Work to be completed » Search the records below for "produção" and copy every line it turns up in.

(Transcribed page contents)
· · · · ·
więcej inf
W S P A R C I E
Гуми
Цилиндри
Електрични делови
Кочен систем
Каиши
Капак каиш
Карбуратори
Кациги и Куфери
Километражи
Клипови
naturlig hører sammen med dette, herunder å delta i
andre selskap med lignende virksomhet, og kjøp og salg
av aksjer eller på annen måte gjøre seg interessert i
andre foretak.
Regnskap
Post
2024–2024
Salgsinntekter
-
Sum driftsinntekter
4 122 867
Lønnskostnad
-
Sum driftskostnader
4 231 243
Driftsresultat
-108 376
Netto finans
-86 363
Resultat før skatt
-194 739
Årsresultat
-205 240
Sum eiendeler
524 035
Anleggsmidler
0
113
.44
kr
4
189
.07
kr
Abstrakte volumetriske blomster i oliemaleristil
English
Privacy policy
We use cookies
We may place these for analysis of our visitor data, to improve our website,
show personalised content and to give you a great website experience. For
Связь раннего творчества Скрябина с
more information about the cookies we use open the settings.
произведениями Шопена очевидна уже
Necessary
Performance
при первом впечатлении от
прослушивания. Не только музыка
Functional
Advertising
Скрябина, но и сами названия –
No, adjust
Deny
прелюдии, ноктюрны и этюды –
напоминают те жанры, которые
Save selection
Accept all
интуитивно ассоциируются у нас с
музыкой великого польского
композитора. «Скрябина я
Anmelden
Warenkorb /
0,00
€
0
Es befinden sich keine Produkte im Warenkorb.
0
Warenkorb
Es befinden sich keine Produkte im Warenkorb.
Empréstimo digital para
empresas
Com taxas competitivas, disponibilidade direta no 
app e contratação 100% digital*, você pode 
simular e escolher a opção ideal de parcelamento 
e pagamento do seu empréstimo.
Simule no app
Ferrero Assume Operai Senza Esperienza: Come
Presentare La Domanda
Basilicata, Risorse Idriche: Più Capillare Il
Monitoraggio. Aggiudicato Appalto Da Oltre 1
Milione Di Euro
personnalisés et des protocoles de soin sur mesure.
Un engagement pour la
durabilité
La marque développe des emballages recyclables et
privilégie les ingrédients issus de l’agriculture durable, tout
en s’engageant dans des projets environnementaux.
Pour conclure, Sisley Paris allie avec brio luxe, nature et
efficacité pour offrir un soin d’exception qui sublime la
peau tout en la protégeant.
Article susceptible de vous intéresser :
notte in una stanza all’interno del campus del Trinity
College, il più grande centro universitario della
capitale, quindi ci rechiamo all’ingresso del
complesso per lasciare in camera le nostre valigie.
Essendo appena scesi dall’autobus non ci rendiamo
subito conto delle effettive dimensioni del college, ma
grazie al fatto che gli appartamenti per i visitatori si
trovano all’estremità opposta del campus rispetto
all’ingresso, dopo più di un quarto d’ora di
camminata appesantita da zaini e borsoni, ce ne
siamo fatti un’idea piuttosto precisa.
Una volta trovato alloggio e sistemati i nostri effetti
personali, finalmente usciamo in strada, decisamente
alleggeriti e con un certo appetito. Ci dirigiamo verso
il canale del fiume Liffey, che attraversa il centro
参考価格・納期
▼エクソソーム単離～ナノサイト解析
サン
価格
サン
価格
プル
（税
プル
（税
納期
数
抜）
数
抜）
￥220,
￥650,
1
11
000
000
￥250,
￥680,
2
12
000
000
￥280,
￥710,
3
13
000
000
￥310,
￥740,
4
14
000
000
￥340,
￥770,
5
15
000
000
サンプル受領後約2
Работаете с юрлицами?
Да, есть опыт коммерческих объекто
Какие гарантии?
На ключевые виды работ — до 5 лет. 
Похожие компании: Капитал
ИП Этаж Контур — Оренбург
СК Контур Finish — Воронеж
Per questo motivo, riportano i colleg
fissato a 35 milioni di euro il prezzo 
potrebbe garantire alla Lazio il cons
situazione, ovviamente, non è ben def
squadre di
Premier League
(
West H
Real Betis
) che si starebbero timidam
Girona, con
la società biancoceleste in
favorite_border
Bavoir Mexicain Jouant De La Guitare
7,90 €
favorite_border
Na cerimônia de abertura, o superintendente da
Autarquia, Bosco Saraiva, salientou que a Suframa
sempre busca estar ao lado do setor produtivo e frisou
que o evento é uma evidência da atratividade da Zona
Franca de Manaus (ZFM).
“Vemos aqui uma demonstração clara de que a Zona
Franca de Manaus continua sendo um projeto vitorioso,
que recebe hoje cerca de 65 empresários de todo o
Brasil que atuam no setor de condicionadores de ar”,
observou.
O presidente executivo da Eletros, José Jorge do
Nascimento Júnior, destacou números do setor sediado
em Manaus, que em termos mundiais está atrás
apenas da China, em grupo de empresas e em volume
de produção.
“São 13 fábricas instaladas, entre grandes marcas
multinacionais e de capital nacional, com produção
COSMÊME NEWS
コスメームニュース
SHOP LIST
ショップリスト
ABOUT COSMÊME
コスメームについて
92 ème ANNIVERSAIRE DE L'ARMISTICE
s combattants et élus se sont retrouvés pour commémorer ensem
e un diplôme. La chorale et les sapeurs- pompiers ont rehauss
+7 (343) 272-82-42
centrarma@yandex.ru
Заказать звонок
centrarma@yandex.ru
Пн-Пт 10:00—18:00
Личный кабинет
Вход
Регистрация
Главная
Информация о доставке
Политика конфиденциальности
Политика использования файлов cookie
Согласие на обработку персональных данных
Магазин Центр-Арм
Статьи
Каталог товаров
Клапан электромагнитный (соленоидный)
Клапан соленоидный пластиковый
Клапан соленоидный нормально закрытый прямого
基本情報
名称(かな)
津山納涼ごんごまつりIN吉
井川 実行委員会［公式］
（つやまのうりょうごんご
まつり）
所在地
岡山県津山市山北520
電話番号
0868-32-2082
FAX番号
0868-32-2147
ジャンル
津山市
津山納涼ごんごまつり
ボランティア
· · · · ·
Solution for this problem »
de produção.
multinacionais e de capital nacional, com produção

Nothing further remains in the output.